I’ve been canning with my Aunt Belinda (a.k.a. Auntie Bel) since I was about seven years old. Each summer, she and her mother (or Auntie Mim to me) would round up the best summer berries and stone fruit they could find, and we’d process all of it into dozens of jars of jam. Lots of my other cousins have memories of doing this too. Mim and Bel enlisted many of us for help, and they made enough jam each year to supply our entire family with generous holiday gift baskets containing three or four jars of jam each.
I love carrying on this tradition. I like to think that Mim would be happy to see us getting together and canning away all these years later. Bel and I have changed up our methods a bit, foregoing the use of pectin and trying out different fruits each year. Over the last few summers, we’ve done blackberry jalapeño, black apricot strawberry, and most recently Early Girl tomato.
This year, I sourced our fruit as locally as possible, from the backyards of my friendly neighbors. It was as simple as posting a request on Nextdoor to all of Midtown Palo Alto, asking for fruit in exchange for a jar or two of finished jam.
A handful of neighbors were happy to share their June harvests of plums (lots and lots of plums), which I pitted and froze.

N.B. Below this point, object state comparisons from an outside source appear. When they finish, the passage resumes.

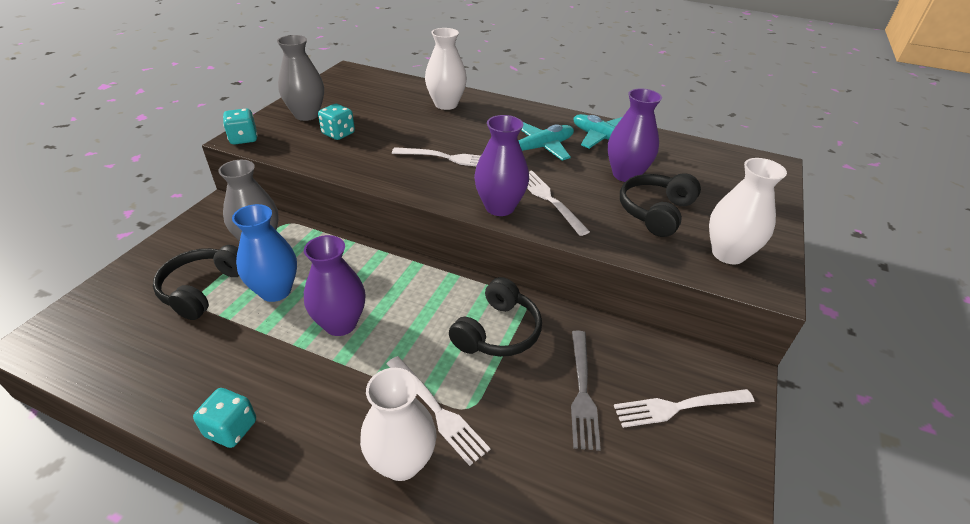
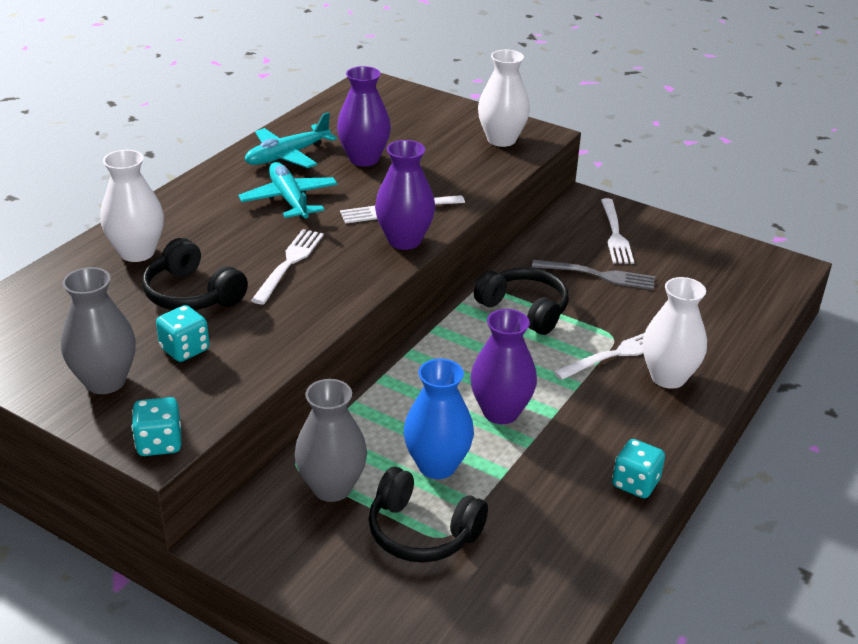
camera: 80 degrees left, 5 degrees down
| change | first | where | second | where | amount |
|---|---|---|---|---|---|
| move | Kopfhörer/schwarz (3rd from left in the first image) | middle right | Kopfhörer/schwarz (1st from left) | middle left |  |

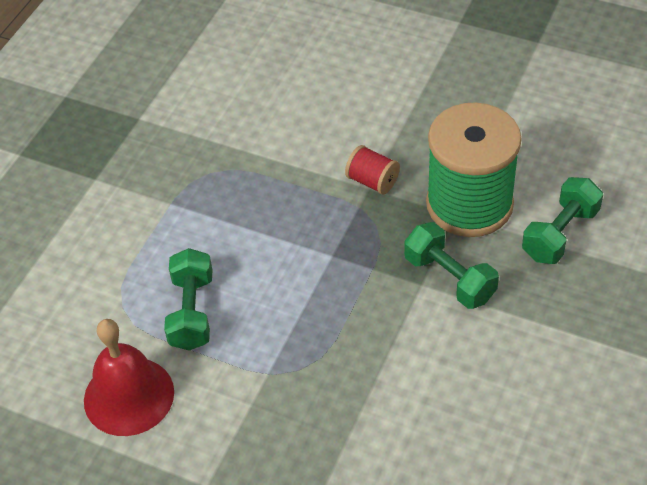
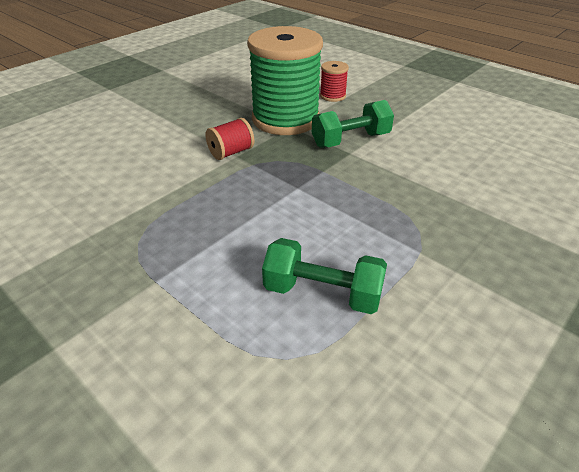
camera: 75 degrees left, 10 degrees down
| change | first | where | second | where | amount |
|---|---|---|---|---|---|
| delete | Glocke/rot | bottom left |  |  |  |
| replace | Hantel/grün (3rd from left) | middle right | Garnrolle/rot (2nd from left) | top centre |  |

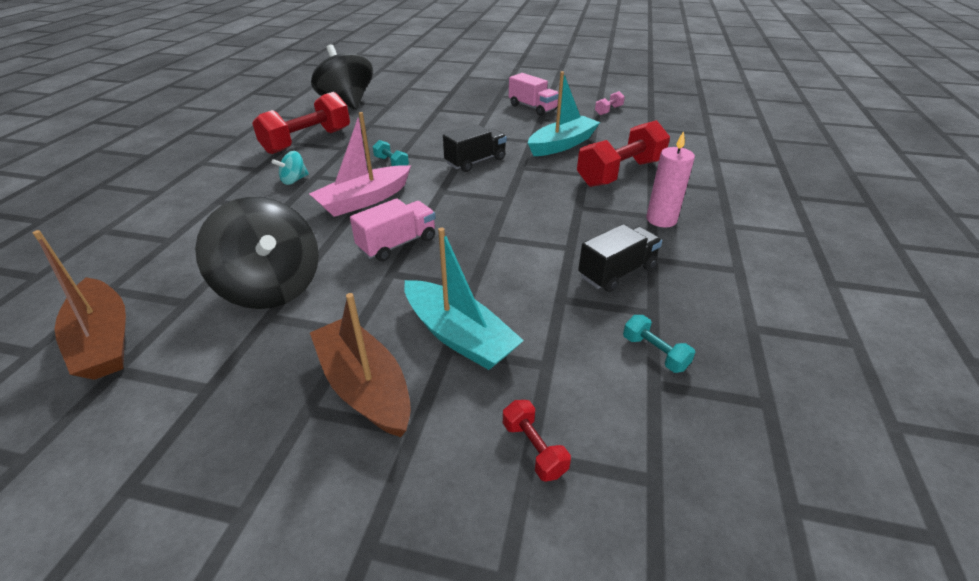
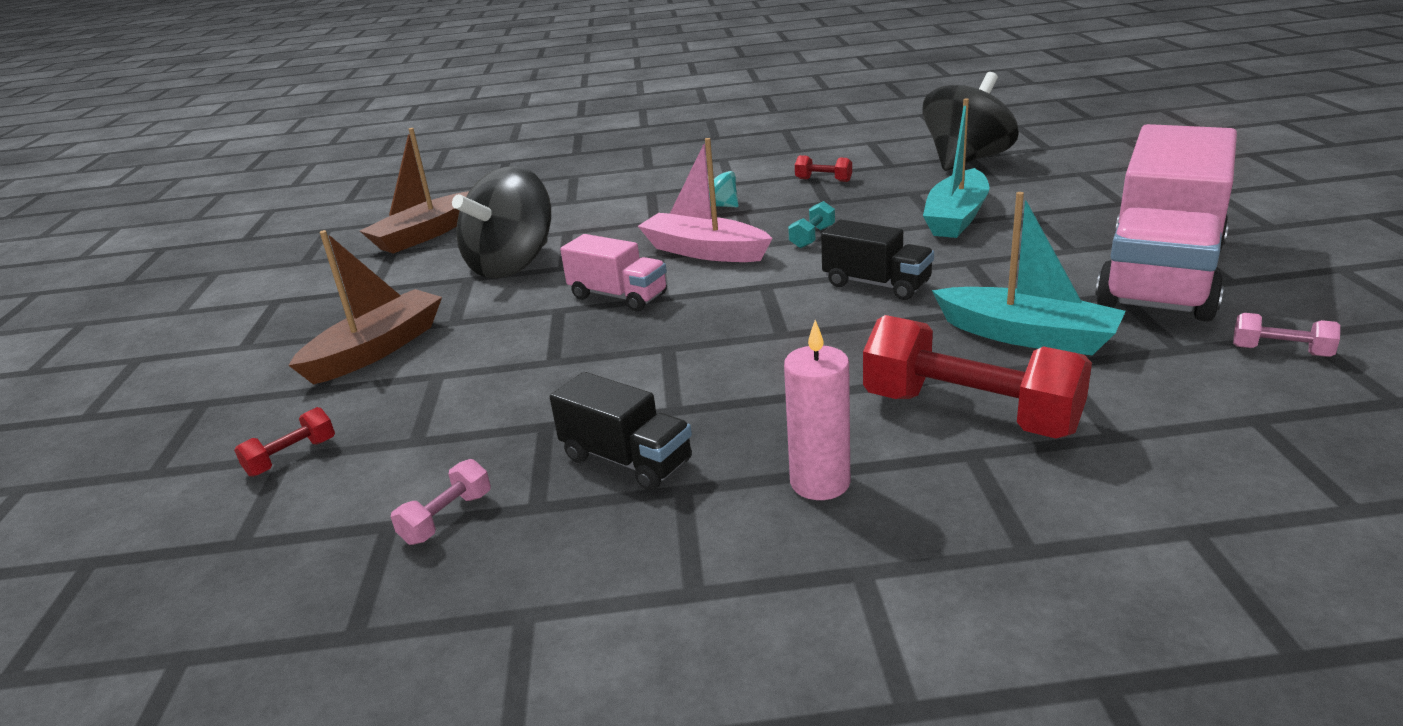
camera: 75 degrees right, 10 degrees down
| change | first | where | second | where | amount |
|---|---|---|---|---|---|
| move | Boot/türkis (1st from left) | centre |  | top right |  |
| recolor | Hantel/türkis (2nd from left) | middle right | Hantel/rosa (1st from left) | bottom left |  |
| resize | Hantel/rot (1st from left in the first image) | top left | Hantel/rot (2nd from left) | top centre | x0.45 |
| resize | Lastwagen/rosa (2nd from left) | top centre |  | top right | x2.09 |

Then in August on one very productive day of jamming, Bel and I turned them into a few dozen jars of jam. The very next day, another neighbor offered up about 30 pounds of quinces. It was up to me to process those on my own.
I went a little quince crazy that week, trying out different recipes each evening after work. I canned a smooth quince butter as well as a rustic quince jam, and used the cooking water to make beautiful, rosé pink quince jelly. Lastly, I made a batch of thick quince paste, squares of which should last in the refrigerator for many months.
My favorite jam from this season’s experiments is the recipe I’m sharing with you today: Quince Strawberry Jam. I couldn’t find a single recipe for this combination in my cookbooks or on the internet. This may be due to the fact that for most of modern history, strawberries and quinces simply weren’t ripe at the same time, and so it wouldn’t have made sense to can them together.
Late Summer in California offers a crazy jumble of summer and fall fruits, bringing new possibilities to the table. It may be my favorite time to shop at the farmers’ market. Summer and fall produce vie for attention — there’re dry farmed Early Girl tomatoes, winter squash, stone fruits, grapes, apples and pears, available all at once for a short window before fall truly sets in.
The floral flavors of quince and strawberry complement each other very well in this tangy and sweet preserve. Spread it on toast, layer it between cookies, or stir it into yogurt for an afternoon snack. It’s also great blended into lassis, a refreshing treat for these last few warm summer days. To make one, just blend up a generous dollop of jam, a cup of yogurt, and a splash of water. Chill well and enjoy.
- 8 quince (about 4 pounds. Yield 3⅓ pounds after coring.)
- 2 quarts water
- 1¼ pounds hulled and halved strawberries
- 2lbs sugar
- Wash the quince, wiping off any fuzz. Quarter and core them (carefully, as they're quite hard and dense), then grate into shreds using a food processor with a grating disk attachment, or a box grater. There's no need to peel the quince, as the skins will all get blended into the finished jam.
- Combine the grated quince and water in an 8-quart dutch oven or heavy-bottomed soup pot. Cover and bring to a boil over high heat (this takes about 12 minutes), then turn down to medium and continue to cook for 10 minutes. Drain the quince in a large colander, reserving the liquid (a little less than 6 cups) for quince jelly, if desired.
- Return the quince pulp to the pot and add the sugar and strawberries. Put the pot back on high heat, stir, and cover, letting it come up to a hard boil (about 10 minutes). Stir again, turn heat down to medium, cover the pot and leave it alone for 10 more minutes. Stir, cover and let cook for 5 minutes. Repeat at five minute intervals until the strawberries have softened and broken down.
- Remove the pot from the heat. Use an immersion blender (make sure it has a metal stick, as the mixture is very hot) to puree the jam until smooth. Return the pot to the stove over medium heat, cover, and let cook 5 more minutes. At this point, the jam is like molten lava. It’s going to spurt and spew like the dickens, and you don’t want to get burned.
- Turn off the heat, and let the jam sit for five more minutes, covered. Then uncover and stir one more time (wearing long sleeves, oven mitts, and standing back. It still might burble!).
- Ladle the jam into hot, clean jam jars. Top the jars with their lids and bands, and water bath process for 10 minutes (or according to the "jam" program on an electric hot water bath canner).
- Cool the jars undisturbed for at least 12 hours, then remove the bands, wash the jars, and store for up to one year.